Multi-fidelity design optimization of solid oxide fuel cells using a Bayesian feature enhanced stochastic collocation

Abstract

We develop a multi-fidelity surrogate modelling approach to replace the complex and costly physics-based computer models that are often used in the optimization of solid oxide fuel cell (SOFC) performance, or the simplified models that are used in lieu of complex models. We extend multi-fidelity stochastic collocation through a feature engineering step, and eliminate the requirement for the exact low-fidelity output at the inference stage. In contrast to previous approaches, the surrogate model we develop provides detailed spatial information, rather than one or more scalar outputs. This allows for the incorporation of such information into the objective of the optimization study, with the flexibility to choose from more than one objective, such as a minimum, maximum or average. Furthermore, the detailed spatial information can be used for general design purposes, such as ensuring uniformity in reactant and potential distributions.
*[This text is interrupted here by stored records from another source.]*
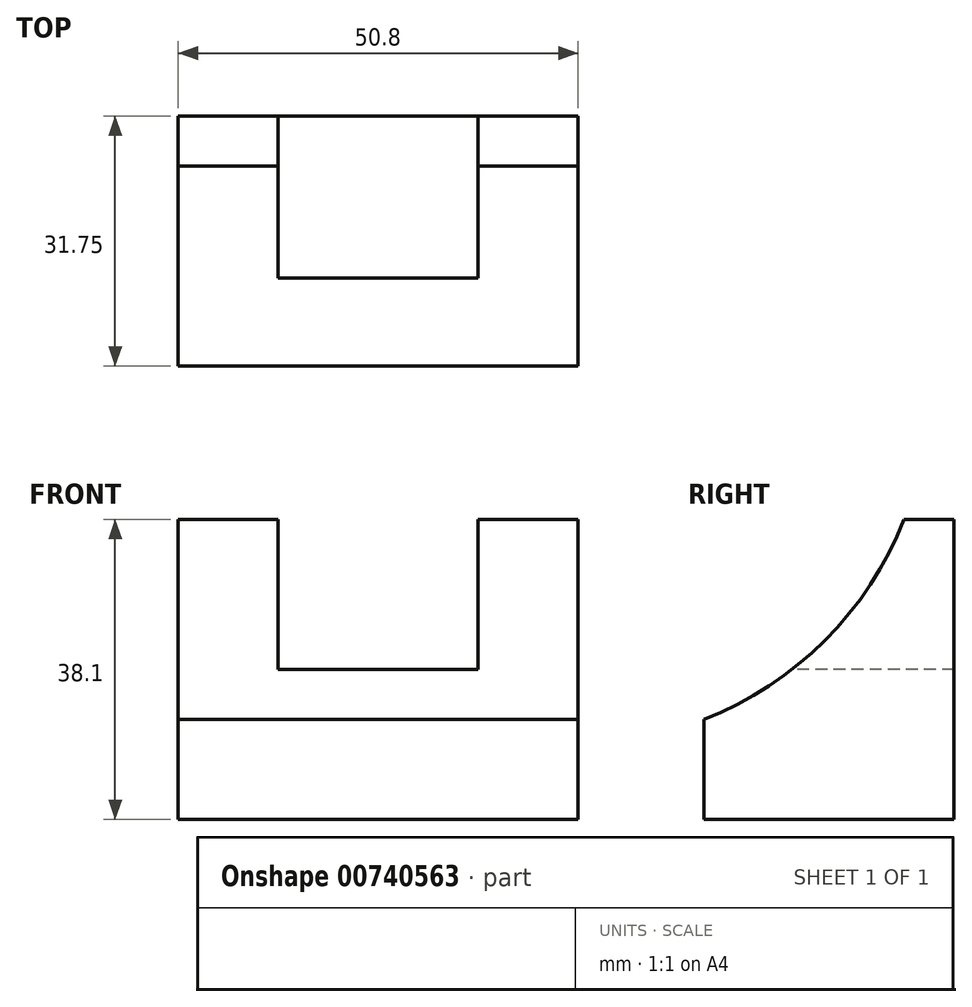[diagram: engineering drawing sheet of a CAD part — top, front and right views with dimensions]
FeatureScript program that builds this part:
annotation { "Feature Type Name" : "Feature", "Feature Type Description" : "" }
export const myFeature = defineFeature(function(context is Context, id is Id, definition is map)
    precondition{}
    {
        {
            var Q0;
            Q0=qCreatedBy(makeId("Front.planeOp"),FACE);
            var sketch = newSketch(context, id + "F0", { "sketchPlane" : qUnion([Q0])});
            skLineSegment(sketch, "E0", {"start": v(0, 0) * mm, "end": v(50.8, 0) * mm});
            skLineSegment(sketch, "E1", {"start": v(50.8, 0) * mm, "end": v(50.8, 38.1) * mm});
            skLineSegment(sketch, "E2", {"start": v(50.8, 38.1) * mm, "end": v(0, 38.1) * mm});
            skLineSegment(sketch, "E3", {"start": v(0, 38.1) * mm, "end": v(0, 0) * mm});
            skSolve(sketch);
        }
        {
            var Q0;
            Q0 = qSketchRegion(id + "F0", true);
            extrude(context, id + "F1", {"entities" : qUnion([Q0]), "depth" : 31.75 * mm, "offsetDistance" : 25.4 * mm});
        }
        {
            var Q0;
            Q0=makeQuery(id+"F1.opExtrude","CAP_FACE",FACE,{"disambiguationData":[OSD([sQuery(id+"F0.wireOp",EDGE,"E0"),sQuery(id+"F0.wireOp",EDGE,"E1"),sQuery(id+"F0.wireOp",EDGE,"E2"),sQuery(id+"F0.wireOp",EDGE,"E3")])],"isStart":false});
            var sketch = newSketch(context, id + "F2", { "sketchPlane" : qUnion([Q0])});
            skLineSegment(sketch, "E4", {"start": v(12.7, 38.1) * mm, "end": v(12.7, 19.05) * mm});
            skLineSegment(sketch, "E5", {"start": v(12.7, 19.05) * mm, "end": v(38.1, 19.05) * mm});
            skLineSegment(sketch, "E6", {"start": v(38.1, 19.05) * mm, "end": v(38.1, 38.1) * mm});
            skSolve(sketch);
        }
        {
            var Q0;
            Q0 = qSketchRegion(id + "F2", true);
            var Q1;
            {var subQ0=sQuery(id+"F2.wireOp",EDGE,"E4");Q1=makeQuery(id+"F2.imprint","IMPRINT",FACE,{"disambiguationData":[TD([[makeQuery(id+"F2.imprint","IMPRINT",EDGE,{"derivedFrom":subQ0}),1.0]])]});}
            extrude(context, id + "F3", {"entities" : qUnion([Q0, Q1]), "operationType" : NewBodyOperationType.REMOVE, "endBound" : BoundingType.THROUGH_ALL, "oppositeDirection" : true, "depth" : 25.4 * mm, "offsetDistance" : 25.4 * mm});
        }
        {
            var Q0;
            Q0=makeQuery(id+"F1.opExtrude","SWEPT_FACE",FACE,{"disambiguationData":[OSD([sQuery(id+"F0.wireOp",EDGE,"E1")])]});
            var sketch = newSketch(context, id + "F4", { "sketchPlane" : qUnion([Q0])});
            skArc(sketch, "E7", {"start": v(-31.75, 12.7) * mm, "mid": v(-16.4, 22.75) * mm, "end": v(-6.35, 38.1) * mm});
            skSolve(sketch);
        }
        {
            var Q0;
            {var subQ0=sQuery(id+"F4.wireOp",EDGE,"E7");Q0=makeQuery(id+"F4.imprint","IMPRINT",FACE,{"disambiguationData":[TD([[makeQuery(id+"F4.imprint","IMPRINT",EDGE,{"derivedFrom":subQ0}),1.0]])]});}
            extrude(context, id + "F5", {"entities" : qUnion([Q0]), "operationType" : NewBodyOperationType.REMOVE, "endBound" : BoundingType.THROUGH_ALL, "oppositeDirection" : true, "depth" : 25.4 * mm, "offsetDistance" : 25.4 * mm});
        }
    });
From the results on a 3-d SOFC model, we demonstrate highly accurate predictions of multiple spatially distributed quantities at up to spatial 250,000 locations. The results are superior to state-of-the-art multi-fidelity approaches, particularly for low numbers of high fidelity training points. We use the surrogate model to optimize the SOFC performance with respect to different objectives (including with nonlinear constraints and multiple objectives), with results that are accurate and are obtained in a fraction of the time required for the full model.